YOUR INSTRUCTIONS
Count the lines in the records below that contain the string "data", and reply with that number alone.

Records excerpted from a collection

********

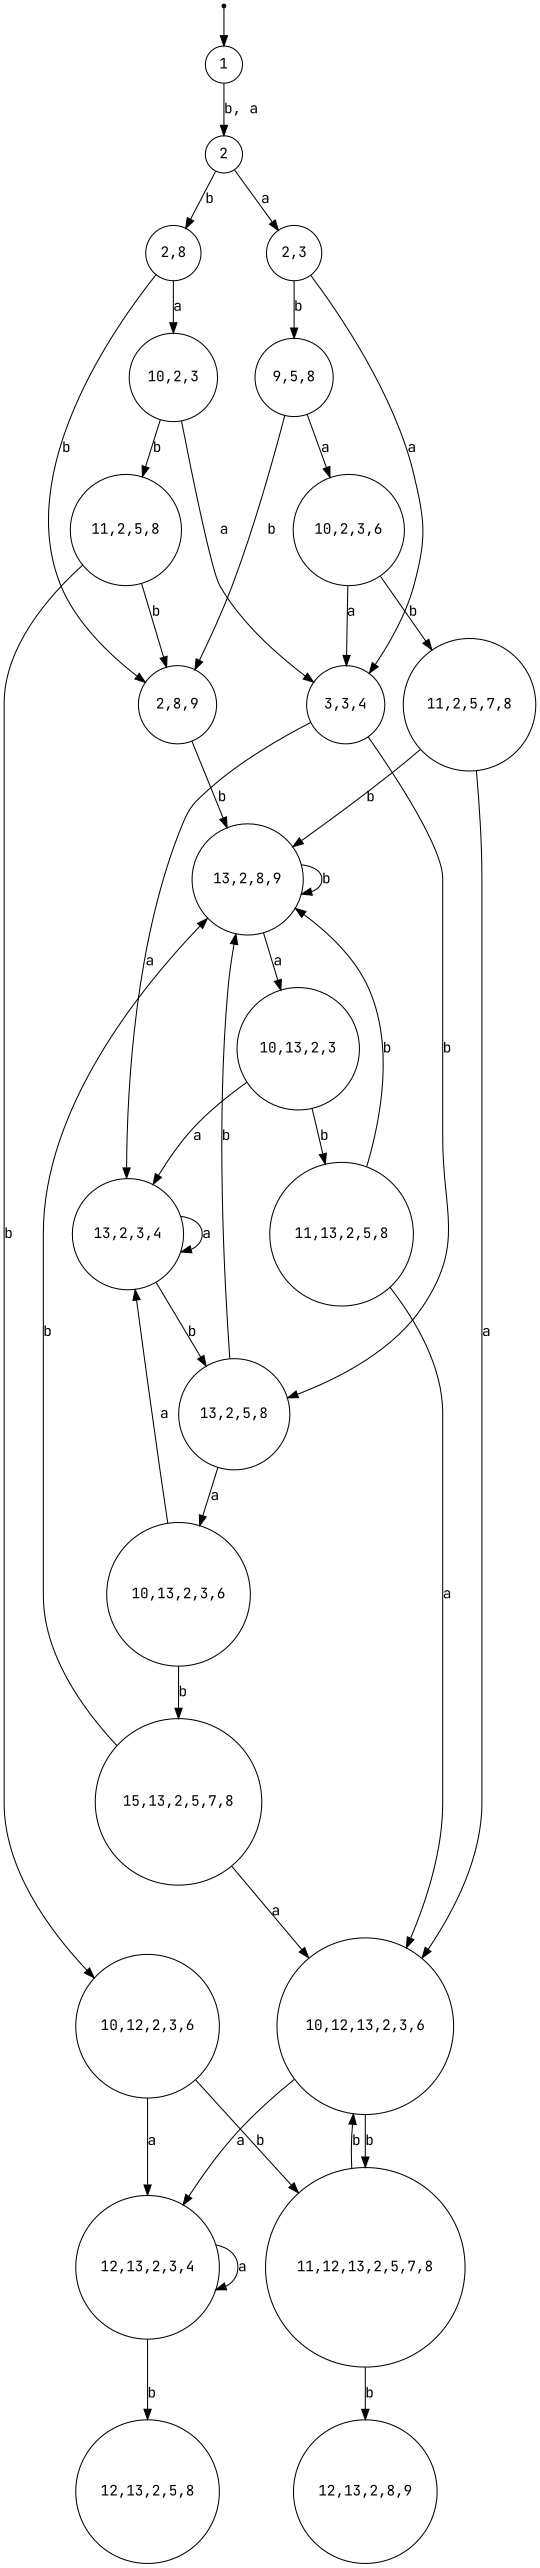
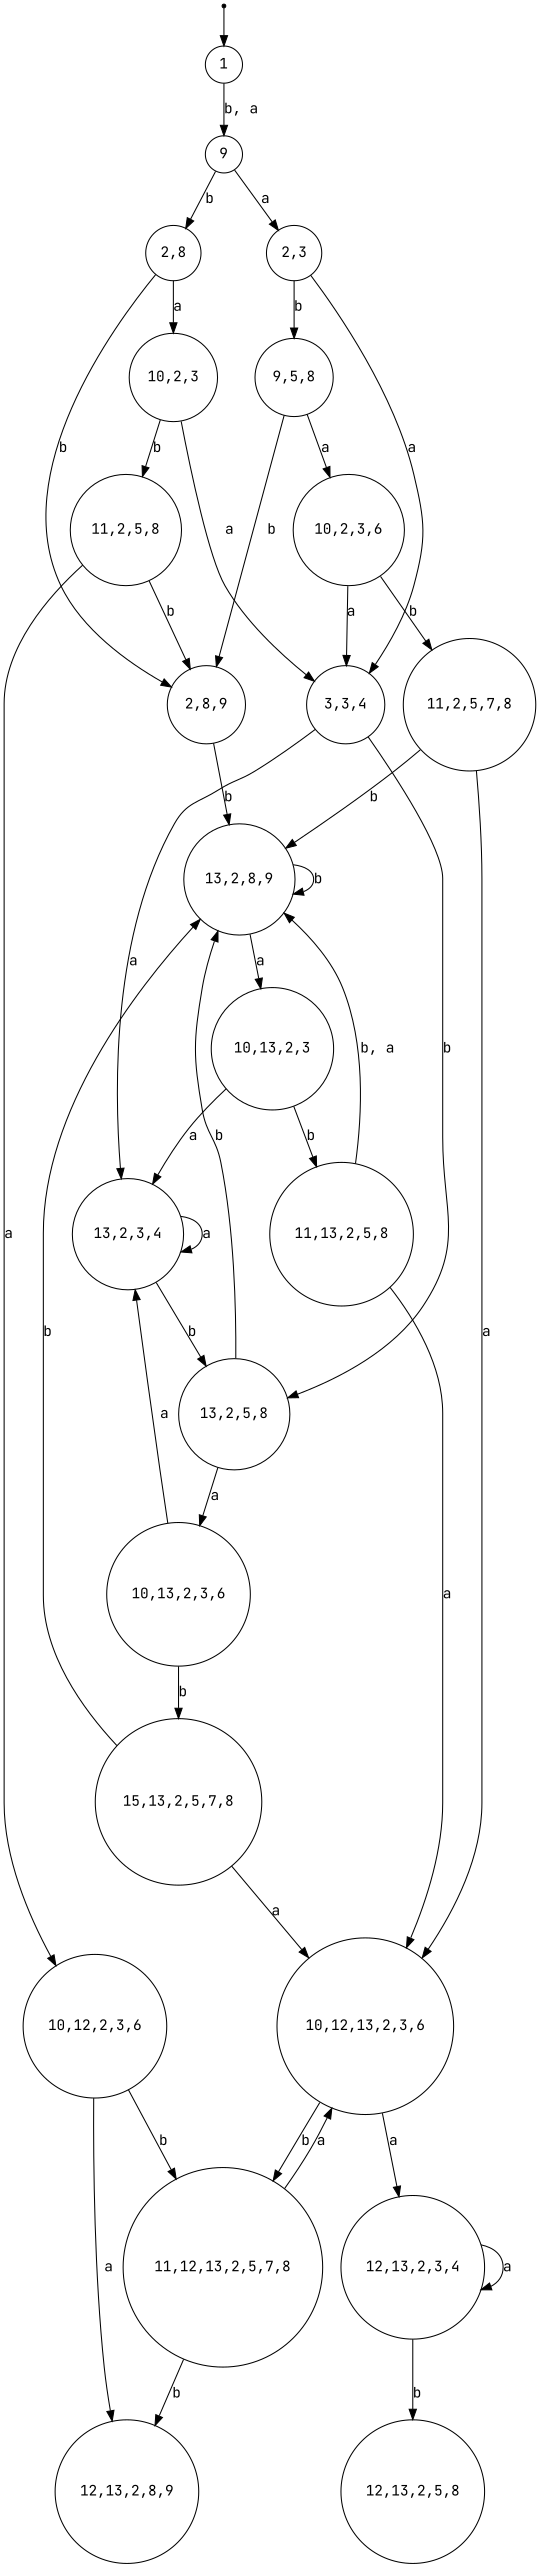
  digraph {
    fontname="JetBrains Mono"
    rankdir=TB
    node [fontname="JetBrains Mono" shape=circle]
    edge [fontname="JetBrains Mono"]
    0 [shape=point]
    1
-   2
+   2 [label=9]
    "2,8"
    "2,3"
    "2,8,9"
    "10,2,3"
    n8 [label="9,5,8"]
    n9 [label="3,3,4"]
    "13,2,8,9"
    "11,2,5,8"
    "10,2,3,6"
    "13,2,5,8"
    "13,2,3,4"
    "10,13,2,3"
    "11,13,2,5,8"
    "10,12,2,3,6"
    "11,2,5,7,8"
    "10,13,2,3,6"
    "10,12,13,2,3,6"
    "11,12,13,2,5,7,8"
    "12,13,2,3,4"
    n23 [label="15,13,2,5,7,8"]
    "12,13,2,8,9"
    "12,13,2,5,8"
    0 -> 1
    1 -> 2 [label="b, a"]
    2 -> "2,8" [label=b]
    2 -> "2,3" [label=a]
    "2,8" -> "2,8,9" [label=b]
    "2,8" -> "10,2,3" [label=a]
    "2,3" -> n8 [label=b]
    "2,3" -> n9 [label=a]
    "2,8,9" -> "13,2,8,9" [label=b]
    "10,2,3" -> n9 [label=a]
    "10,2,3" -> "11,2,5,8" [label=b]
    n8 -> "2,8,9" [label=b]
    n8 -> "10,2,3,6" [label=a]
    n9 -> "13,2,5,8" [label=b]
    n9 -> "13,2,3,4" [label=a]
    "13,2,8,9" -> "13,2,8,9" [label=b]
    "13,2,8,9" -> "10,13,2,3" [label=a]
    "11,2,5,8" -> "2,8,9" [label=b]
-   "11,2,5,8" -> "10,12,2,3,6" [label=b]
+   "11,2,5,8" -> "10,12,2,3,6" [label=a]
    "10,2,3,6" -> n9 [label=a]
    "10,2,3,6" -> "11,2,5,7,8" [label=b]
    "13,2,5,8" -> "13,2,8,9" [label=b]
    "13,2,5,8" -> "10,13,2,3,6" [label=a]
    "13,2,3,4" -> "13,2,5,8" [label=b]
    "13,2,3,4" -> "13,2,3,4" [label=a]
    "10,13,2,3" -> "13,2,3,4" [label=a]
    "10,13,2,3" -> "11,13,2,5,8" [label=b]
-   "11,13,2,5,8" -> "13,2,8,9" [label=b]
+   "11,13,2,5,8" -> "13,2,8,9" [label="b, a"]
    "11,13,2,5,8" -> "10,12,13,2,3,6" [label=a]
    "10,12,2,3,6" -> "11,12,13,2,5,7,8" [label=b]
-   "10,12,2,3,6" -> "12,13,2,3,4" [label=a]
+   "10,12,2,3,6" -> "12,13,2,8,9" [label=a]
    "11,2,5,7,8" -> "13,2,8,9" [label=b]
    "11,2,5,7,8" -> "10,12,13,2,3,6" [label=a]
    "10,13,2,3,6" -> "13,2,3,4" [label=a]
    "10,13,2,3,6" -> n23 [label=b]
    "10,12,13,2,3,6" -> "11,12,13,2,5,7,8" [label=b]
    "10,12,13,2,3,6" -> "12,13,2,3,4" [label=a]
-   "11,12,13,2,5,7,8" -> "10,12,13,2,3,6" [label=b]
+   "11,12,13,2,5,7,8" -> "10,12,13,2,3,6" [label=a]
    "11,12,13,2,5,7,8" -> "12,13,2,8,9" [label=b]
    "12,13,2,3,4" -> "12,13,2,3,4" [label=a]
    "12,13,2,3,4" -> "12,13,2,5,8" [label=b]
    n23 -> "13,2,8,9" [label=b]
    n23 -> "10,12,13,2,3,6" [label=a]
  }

********

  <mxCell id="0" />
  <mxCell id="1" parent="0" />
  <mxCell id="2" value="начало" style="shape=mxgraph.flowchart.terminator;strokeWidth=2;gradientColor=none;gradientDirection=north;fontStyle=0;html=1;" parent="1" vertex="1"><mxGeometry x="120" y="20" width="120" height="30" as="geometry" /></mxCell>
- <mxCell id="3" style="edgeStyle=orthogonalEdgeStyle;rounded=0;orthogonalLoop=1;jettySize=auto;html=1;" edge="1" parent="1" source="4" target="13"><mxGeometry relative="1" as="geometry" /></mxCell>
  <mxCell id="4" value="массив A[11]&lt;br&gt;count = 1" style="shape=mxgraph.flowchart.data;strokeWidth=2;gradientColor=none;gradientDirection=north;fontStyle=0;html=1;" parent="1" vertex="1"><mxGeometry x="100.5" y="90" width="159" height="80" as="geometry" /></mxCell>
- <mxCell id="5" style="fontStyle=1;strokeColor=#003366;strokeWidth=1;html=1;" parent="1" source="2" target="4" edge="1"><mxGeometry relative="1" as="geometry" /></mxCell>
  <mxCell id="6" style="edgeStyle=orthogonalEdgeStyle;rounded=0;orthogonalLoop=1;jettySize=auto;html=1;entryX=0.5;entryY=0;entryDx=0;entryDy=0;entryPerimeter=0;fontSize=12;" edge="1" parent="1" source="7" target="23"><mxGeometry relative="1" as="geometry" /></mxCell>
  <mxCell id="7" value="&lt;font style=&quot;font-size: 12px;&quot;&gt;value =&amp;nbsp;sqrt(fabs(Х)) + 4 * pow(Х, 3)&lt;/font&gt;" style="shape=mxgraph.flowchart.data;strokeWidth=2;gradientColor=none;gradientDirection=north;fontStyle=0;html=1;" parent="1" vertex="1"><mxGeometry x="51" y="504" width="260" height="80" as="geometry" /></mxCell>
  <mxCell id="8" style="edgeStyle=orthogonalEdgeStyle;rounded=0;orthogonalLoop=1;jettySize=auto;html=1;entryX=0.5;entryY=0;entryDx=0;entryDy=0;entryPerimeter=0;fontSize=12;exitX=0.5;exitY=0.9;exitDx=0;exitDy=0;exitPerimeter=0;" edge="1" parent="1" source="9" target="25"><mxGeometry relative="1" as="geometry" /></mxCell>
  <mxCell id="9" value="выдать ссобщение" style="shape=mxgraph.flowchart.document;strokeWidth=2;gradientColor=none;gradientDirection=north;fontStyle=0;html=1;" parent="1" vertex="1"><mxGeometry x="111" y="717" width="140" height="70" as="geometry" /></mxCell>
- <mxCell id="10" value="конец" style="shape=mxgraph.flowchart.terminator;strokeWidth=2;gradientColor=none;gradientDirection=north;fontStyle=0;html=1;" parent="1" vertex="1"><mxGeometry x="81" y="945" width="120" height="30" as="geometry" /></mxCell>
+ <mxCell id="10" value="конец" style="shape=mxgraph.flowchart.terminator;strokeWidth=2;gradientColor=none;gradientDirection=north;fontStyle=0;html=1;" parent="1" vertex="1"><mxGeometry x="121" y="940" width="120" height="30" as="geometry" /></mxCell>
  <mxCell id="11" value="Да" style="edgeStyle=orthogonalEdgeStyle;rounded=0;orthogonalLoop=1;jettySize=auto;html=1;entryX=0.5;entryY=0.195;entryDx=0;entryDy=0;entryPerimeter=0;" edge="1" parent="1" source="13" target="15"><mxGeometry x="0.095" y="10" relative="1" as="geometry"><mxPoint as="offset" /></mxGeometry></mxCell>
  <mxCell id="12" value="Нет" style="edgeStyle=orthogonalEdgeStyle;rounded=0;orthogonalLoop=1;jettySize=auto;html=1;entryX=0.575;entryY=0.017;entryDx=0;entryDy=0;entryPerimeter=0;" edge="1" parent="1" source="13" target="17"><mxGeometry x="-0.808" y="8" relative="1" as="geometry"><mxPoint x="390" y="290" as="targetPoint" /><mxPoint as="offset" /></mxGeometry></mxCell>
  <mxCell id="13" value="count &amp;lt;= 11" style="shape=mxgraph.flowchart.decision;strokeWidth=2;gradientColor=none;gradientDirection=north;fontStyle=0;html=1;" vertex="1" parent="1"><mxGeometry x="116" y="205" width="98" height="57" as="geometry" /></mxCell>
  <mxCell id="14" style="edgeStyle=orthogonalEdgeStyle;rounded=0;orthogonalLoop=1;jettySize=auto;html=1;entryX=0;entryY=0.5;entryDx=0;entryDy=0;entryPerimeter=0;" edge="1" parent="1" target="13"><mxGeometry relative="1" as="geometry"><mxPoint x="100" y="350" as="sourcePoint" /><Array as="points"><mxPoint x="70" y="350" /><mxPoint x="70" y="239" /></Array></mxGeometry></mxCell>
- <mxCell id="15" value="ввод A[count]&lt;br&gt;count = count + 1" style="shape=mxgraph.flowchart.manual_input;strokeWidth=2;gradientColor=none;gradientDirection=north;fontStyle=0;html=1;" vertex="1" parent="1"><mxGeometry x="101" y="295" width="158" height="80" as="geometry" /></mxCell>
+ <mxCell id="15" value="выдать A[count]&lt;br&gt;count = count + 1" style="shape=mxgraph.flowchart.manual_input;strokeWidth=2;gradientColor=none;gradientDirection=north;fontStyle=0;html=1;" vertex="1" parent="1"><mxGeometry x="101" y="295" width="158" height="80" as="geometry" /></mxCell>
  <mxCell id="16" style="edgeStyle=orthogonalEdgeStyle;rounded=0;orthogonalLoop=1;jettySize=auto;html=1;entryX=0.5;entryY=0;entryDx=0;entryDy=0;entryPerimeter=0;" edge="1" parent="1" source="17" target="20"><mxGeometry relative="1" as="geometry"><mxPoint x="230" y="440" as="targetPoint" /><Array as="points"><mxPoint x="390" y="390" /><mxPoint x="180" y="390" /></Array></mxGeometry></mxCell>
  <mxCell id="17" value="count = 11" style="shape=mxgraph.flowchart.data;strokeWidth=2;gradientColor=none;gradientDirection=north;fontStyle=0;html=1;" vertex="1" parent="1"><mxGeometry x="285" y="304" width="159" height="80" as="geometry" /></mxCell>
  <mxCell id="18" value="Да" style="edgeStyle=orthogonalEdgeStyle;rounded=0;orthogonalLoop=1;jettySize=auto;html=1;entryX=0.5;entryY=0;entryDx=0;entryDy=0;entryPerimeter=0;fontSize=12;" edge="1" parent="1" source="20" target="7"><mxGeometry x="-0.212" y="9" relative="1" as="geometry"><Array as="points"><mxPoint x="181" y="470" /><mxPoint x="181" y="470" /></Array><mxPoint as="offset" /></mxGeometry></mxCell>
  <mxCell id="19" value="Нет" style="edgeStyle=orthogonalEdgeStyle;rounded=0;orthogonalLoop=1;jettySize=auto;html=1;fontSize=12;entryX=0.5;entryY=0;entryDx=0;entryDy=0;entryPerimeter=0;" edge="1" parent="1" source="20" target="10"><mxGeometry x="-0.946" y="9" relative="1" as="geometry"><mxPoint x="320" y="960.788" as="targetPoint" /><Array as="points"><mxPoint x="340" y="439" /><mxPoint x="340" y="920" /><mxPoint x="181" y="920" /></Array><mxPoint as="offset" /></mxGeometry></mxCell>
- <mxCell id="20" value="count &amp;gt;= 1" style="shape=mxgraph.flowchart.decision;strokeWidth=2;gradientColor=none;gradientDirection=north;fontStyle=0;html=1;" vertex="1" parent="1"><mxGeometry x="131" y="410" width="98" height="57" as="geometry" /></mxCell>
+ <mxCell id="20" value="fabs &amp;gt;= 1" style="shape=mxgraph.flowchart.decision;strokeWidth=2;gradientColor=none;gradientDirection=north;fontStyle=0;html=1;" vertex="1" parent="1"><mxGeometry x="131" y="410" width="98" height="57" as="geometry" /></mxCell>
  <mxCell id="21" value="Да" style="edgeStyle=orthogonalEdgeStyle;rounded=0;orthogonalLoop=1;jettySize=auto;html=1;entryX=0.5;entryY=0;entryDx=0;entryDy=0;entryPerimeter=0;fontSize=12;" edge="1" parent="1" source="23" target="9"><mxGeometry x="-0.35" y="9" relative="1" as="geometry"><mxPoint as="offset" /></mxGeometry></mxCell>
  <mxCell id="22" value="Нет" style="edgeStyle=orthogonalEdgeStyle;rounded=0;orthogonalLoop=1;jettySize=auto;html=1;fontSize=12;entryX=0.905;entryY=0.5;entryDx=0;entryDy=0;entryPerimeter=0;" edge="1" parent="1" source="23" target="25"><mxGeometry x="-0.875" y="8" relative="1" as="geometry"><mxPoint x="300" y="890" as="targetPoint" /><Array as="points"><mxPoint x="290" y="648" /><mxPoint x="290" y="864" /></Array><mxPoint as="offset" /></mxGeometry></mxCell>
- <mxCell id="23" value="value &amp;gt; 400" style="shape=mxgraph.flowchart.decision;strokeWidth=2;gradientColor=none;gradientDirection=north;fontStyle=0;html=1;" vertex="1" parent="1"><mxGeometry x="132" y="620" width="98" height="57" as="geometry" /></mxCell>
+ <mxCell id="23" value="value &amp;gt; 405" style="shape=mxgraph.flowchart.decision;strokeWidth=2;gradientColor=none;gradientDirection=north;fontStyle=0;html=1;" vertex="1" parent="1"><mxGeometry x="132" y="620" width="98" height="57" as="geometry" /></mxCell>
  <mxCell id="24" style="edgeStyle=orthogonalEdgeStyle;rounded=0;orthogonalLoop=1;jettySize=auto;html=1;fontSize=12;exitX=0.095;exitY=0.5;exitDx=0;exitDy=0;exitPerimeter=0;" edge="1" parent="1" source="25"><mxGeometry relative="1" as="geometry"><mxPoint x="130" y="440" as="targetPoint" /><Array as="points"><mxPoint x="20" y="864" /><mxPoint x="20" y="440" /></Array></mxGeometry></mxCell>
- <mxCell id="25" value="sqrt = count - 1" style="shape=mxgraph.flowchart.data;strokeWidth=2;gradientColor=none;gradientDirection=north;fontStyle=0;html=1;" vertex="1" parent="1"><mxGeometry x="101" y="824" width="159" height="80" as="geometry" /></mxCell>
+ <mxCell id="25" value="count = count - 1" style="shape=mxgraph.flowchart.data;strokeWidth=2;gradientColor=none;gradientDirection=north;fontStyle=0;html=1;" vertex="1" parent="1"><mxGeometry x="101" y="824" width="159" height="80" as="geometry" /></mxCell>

********

RESULT OF THE TASK
5